*** Data supplied ***
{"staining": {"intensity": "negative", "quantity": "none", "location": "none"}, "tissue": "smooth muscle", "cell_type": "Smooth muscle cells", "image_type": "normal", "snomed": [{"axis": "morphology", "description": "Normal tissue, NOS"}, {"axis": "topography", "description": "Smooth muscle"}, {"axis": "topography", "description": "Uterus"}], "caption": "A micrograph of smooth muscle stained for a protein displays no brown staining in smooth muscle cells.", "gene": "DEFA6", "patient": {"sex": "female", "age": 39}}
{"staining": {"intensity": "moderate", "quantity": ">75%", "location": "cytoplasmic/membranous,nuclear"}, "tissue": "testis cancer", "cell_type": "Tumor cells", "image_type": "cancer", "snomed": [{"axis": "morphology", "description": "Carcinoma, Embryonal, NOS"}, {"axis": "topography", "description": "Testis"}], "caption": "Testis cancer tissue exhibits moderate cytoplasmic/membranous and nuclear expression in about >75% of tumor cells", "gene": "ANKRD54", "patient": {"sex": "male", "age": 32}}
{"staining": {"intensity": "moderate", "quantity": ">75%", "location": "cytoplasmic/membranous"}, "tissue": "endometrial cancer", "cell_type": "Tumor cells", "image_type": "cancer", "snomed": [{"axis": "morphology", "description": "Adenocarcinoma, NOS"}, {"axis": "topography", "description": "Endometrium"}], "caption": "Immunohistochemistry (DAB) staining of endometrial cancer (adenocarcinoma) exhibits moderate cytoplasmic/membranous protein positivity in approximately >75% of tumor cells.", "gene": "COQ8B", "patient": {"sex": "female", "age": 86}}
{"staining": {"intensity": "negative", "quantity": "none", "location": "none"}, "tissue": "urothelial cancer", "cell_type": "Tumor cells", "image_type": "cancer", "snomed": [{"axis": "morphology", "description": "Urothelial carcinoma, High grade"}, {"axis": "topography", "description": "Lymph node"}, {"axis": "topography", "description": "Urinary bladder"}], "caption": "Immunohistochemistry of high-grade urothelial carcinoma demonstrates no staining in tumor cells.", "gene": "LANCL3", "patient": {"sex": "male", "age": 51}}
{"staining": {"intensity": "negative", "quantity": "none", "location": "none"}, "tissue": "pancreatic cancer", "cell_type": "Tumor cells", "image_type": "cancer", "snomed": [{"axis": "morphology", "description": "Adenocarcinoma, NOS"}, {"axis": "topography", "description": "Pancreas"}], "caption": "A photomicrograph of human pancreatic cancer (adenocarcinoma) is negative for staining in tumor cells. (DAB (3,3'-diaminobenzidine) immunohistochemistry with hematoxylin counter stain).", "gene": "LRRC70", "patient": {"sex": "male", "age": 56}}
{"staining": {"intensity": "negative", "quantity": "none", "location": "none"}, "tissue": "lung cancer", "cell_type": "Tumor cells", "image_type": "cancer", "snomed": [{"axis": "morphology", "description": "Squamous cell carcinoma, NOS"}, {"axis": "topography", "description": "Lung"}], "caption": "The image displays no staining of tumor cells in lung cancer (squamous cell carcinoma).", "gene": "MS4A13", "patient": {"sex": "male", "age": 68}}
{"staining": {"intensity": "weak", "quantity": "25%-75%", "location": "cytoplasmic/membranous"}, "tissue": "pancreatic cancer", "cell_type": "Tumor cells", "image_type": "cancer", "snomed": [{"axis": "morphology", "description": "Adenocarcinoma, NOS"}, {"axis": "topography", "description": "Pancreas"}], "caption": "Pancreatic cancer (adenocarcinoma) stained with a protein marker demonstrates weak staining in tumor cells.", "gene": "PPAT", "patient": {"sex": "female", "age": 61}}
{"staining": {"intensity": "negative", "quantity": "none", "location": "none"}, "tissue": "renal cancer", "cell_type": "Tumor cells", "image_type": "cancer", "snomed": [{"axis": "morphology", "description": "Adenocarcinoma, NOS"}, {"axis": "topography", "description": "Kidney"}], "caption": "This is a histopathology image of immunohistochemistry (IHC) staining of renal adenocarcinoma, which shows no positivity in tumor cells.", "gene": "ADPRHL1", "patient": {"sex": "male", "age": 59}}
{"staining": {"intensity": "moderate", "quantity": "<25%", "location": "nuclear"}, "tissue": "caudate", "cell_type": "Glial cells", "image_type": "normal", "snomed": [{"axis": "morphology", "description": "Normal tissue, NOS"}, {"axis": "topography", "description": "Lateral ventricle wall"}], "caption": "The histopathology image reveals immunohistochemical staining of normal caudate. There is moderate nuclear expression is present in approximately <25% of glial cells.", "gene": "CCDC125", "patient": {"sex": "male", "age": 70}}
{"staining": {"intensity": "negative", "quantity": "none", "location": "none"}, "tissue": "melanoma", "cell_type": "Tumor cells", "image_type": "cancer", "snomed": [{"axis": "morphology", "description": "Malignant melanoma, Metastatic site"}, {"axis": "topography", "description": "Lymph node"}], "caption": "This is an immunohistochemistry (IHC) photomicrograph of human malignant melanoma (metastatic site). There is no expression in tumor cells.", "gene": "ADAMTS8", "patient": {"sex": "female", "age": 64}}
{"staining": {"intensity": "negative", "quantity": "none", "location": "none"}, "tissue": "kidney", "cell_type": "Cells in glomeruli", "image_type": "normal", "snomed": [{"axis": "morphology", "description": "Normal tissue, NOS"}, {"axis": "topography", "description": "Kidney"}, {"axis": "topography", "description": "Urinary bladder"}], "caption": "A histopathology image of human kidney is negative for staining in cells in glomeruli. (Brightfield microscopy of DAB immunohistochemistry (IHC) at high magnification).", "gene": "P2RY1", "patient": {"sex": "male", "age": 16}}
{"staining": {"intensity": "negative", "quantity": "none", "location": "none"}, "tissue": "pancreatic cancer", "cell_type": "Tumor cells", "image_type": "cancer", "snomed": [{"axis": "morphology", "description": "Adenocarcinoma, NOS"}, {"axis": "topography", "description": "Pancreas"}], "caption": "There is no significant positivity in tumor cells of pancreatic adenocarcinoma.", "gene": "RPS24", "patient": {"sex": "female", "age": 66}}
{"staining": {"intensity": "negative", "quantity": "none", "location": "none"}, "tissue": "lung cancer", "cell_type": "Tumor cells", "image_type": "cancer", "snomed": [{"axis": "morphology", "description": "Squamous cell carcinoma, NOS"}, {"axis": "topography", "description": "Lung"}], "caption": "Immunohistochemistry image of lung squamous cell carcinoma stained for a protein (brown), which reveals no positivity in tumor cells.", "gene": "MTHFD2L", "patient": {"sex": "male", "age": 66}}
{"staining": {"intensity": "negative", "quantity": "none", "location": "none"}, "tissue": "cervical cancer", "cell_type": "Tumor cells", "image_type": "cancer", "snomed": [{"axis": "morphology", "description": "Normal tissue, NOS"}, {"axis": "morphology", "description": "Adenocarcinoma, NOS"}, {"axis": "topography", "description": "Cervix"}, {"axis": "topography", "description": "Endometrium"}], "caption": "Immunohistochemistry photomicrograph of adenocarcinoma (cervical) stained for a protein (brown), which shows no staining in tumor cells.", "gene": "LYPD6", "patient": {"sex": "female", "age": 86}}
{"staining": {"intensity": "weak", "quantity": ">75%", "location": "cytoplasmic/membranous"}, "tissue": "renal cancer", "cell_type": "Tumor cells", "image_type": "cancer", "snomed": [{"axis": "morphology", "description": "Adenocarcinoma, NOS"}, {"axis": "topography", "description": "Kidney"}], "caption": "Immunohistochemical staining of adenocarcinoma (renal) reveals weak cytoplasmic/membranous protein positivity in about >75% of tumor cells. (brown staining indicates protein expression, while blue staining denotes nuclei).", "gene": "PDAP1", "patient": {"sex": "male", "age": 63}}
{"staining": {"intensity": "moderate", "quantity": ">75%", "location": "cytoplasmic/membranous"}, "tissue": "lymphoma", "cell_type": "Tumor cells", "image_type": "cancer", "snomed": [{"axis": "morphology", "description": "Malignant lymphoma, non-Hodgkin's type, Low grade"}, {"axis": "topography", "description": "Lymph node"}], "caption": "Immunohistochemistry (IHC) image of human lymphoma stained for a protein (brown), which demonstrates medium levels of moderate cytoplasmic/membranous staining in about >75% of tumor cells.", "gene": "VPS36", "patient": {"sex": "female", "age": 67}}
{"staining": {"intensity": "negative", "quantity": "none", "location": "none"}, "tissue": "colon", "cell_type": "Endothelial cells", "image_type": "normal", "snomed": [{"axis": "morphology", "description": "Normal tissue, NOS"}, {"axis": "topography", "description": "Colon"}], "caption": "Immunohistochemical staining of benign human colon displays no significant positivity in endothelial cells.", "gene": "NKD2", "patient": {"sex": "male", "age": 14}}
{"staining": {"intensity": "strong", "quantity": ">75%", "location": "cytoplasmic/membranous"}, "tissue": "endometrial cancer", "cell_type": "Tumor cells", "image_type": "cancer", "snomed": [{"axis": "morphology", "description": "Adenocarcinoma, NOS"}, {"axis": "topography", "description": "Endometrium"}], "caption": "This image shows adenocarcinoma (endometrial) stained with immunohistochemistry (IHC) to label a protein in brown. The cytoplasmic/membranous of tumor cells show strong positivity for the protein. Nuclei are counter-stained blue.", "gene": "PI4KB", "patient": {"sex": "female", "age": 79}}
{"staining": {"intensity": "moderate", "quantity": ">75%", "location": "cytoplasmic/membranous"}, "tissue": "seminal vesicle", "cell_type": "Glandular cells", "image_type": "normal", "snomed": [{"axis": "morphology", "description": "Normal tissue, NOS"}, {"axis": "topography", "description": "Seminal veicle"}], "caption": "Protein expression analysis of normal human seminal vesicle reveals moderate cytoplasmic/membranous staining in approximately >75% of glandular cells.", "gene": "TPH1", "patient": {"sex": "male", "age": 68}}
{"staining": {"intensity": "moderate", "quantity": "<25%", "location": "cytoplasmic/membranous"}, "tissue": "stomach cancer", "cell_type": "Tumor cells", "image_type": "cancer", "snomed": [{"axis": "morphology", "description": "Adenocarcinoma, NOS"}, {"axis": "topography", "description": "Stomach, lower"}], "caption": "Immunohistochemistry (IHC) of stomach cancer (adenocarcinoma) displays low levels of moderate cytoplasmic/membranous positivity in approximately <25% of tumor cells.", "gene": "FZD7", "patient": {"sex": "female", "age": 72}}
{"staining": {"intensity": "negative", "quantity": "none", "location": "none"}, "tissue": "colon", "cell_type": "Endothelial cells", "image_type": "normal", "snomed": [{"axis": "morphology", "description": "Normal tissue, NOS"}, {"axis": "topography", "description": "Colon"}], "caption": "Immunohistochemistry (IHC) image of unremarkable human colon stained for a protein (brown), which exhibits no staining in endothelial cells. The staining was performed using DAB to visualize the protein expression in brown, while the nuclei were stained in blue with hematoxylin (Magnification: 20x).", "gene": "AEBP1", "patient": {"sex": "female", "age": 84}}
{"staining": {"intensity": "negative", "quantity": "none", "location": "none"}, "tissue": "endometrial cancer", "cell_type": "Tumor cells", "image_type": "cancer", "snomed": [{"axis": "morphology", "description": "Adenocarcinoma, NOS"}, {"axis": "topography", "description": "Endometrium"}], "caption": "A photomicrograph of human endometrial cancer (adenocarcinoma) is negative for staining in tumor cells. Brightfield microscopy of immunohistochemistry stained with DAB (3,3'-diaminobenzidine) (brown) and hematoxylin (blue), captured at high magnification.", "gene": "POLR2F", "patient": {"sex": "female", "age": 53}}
***
**Work item**. Beginning at the line above with "is a histopathology" and finishing at the line with "histopathology image reveals", return each line exactly and return nothing else.

**Result of this exercise**.
{"staining": {"intensity": "negative", "quantity": "none", "location": "none"}, "tissue": "renal cancer", "cell_type": "Tumor cells", "image_type": "cancer", "snomed": [{"axis": "morphology", "description": "Adenocarcinoma, NOS"}, {"axis": "topography", "description": "Kidney"}], "caption": "This is a histopathology image of immunohistochemistry (IHC) staining of renal adenocarcinoma, which shows no positivity in tumor cells.", "gene": "ADPRHL1", "patient": {"sex": "male", "age": 59}}
{"staining": {"intensity": "moderate", "quantity": "<25%", "location": "nuclear"}, "tissue": "caudate", "cell_type": "Glial cells", "image_type": "normal", "snomed": [{"axis": "morphology", "description": "Normal tissue, NOS"}, {"axis": "topography", "description": "Lateral ventricle wall"}], "caption": "The histopathology image reveals immunohistochemical staining of normal caudate. There is moderate nuclear expression is present in approximately <25% of glial cells.", "gene": "CCDC125", "patient": {"sex": "male", "age": 70}}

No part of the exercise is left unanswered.